Amanda Wood and Mike Jolley’s Natural World: A Visual Compendium of Wonders from Nature begins with this quote from Albert Einstein, “I have no special talents. I am only passionately curious.” Two delightful ways to take a break from the bustle of the holidays and rouse a child’s curiosity are to share this new book with your child (ages 8-12) and take a winter walk—in a park, in the woods, or your own backyard.

Ask,

  • What tracks, nests, birds, seeds, and trees do we see?”

  • What do we hear?”

  • What is different about the landscape in the winter from the summer?”

  • What animals have migrated? . . . hibernated?”

  • What food sources are available for animals in winter?”

  • How is our city, county, state, or country protecting wildlife?”

Visit local nature preserves. Find a program or guided walk in which you may participate as a family.

---------------

WORK TO COMPLETE:
Answer these about the passage on winter walks:
1. Whose quote does the book begin with?
2. For what ages is the book intended?
3. What does the passage suggest finding at local nature preserves?
Please draw only on the passage on winter walks.

---------------

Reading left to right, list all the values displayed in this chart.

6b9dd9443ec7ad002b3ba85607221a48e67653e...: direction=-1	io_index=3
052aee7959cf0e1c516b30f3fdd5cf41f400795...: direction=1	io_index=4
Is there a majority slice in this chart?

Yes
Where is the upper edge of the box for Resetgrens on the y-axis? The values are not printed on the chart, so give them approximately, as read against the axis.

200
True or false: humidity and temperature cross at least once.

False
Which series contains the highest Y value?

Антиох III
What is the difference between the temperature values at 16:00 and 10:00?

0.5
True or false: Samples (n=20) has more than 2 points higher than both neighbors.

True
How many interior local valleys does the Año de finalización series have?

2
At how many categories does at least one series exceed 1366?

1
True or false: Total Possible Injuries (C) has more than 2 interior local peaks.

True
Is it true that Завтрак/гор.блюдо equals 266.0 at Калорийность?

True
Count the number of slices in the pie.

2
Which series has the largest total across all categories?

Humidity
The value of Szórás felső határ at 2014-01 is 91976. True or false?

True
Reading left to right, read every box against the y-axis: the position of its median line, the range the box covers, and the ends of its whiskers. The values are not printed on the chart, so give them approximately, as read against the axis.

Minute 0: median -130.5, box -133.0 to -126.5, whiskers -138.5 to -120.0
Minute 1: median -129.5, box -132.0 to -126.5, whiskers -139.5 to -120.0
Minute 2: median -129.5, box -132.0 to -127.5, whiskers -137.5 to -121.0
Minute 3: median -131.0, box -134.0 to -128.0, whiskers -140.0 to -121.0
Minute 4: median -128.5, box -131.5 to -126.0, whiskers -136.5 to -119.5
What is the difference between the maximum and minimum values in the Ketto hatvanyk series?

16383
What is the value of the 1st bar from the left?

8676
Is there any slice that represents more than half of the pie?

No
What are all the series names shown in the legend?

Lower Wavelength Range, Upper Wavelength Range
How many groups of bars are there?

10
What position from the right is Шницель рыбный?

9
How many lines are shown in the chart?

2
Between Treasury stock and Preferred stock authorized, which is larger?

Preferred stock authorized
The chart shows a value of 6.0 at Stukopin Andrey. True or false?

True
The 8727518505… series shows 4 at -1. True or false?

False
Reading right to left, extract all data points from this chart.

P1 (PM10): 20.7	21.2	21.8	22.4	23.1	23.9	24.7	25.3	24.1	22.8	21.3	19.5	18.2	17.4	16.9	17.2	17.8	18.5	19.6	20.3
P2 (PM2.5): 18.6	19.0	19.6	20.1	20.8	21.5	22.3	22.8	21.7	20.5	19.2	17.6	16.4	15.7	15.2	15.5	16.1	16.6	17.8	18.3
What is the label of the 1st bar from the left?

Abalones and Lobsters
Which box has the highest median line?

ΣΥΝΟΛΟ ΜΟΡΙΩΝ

---------------

SOLUTION:
1. Albert Einstein
2. Ages 8-12
3. A program or guided walk in which you may participate as a family